The above quote from the oral argument examined shows that although we allow our citizens the freedom of speech and press, if it is going to directly affect the set guidelines, the government must interfere. What was extremely interesting to me was how much information was not known by the lawyers due to the classification of such information. They spoke in extremely abstract and vague means, which is what made the case so interesting.

Griswold stated in one of the later part of his arguments,

“And I suggest to the court that it is perfectly obvious that the conduct of delicate negotiations in how process are contemplated for the future has an impact on the security of the United States.”

His facts to back it up are under an executive order 10501, written under Eisenhower, provides the foundation for this statement. Although in this instance, that executive order does not cover this exact example, Griswold explains that the order is too narrow and broadly written thus the district court judge used the wrong standard in his decision.

The next Lawyer, Alexander Blickle represented the NY Times argument. Blickle was given about 15 minutes less then Griswold was but I feel secured a much more persuasive point. He started by examining the points Griswold brought up in his examination of the case, stating that the details he stated do not relate to this case. He used as a sentence closer for much of his speech,

“Not in this case.”

I felt that is truly powerful because he is right and law is based on facts. Is this information obstructing a code of law? Will the information published directly affect the security of the nation? In my opinion and that of Blickle’s, it does not. Blickle was challenged many times by the Justice’s and given hypothetical scenario’s and for everyone, he had a thought out, well stated answer. He did agree that there could potentially be things in the 47 volumes that could be harmful to future negotiations with other nations but did not feel that it would be applicable to what has been published. While some of the volumes should be classified as top secret, not all of it falls under the standard of top secret, thus making it okay for it to be released.

Blickle stated that under Eisenhower’s executive order, publications that are published must have ‘direct negative affects’ on the nation. In this case, they do not. Again the Justices give him hypothetical examples of instances where the code of law would overstep someone’s humane instincts. His answer is that of a very bold, yet powerful one. Freedom has risks and its something American’s are willing to sacrifice to have.

“Whatever that case maybe in which under this Constitution under its rules of separation of powers, the President has independent inherent authority to act domestically against citizens, let alone to impose a prior restraint, whatever that case maybe, it cannot be this case.”

---+---

Given problem 1
Quote the passage about the oral argument from "Griswold stated in" to "in his decision.".

---+---

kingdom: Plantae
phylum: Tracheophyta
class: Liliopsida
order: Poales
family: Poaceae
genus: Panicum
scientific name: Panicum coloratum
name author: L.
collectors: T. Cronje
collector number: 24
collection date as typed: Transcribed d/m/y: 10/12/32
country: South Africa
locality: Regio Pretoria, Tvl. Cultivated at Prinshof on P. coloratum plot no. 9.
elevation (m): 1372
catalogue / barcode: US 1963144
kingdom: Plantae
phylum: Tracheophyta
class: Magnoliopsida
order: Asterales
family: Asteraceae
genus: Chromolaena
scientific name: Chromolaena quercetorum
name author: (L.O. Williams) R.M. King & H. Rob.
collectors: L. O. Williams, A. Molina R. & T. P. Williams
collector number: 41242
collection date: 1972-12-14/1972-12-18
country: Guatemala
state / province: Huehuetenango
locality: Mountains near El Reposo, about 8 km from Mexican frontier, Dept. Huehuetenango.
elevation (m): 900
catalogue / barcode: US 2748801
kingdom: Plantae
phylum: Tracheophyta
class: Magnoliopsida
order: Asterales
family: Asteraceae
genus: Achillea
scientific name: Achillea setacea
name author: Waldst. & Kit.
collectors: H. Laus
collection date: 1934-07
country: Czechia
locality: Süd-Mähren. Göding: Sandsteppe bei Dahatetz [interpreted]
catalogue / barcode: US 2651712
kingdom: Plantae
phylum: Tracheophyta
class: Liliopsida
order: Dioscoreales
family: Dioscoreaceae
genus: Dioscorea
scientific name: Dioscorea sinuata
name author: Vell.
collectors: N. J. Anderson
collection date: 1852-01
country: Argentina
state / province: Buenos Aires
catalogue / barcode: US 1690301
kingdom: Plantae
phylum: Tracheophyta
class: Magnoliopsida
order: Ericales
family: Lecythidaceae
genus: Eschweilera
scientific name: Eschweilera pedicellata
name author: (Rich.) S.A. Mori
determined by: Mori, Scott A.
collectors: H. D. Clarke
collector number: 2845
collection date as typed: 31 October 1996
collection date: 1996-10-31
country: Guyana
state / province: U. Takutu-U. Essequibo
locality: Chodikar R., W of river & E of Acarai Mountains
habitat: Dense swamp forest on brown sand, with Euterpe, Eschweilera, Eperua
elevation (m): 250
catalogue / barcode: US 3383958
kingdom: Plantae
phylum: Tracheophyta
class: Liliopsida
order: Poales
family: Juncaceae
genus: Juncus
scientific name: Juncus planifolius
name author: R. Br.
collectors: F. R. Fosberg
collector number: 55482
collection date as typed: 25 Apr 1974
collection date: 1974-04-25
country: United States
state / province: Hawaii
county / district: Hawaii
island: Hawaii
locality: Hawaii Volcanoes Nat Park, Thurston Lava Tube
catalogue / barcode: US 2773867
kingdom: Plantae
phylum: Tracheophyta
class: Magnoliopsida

---+---

Given problem 2
Print the catalog rows from the line with "elevation (m): 1372" to the line with "name author: (L.O.", and nothing else.

Exercise answer 1
Griswold stated in one of the later part of his arguments,

“And I suggest to the court that it is perfectly obvious that the conduct of delicate negotiations in how process are contemplated for the future has an impact on the security of the United States.”

His facts to back it up are under an executive order 10501, written under Eisenhower, provides the foundation for this statement. Although in this instance, that executive order does not cover this exact example, Griswold explains that the order is too narrow and broadly written thus the district court judge used the wrong standard in his decision.

Exercise answer 2
elevation (m): 1372
catalogue / barcode: US 1963144
kingdom: Plantae
phylum: Tracheophyta
class: Magnoliopsida
order: Asterales
family: Asteraceae
genus: Chromolaena
scientific name: Chromolaena quercetorum
name author: (L.O. Williams) R.M. King & H. Rob.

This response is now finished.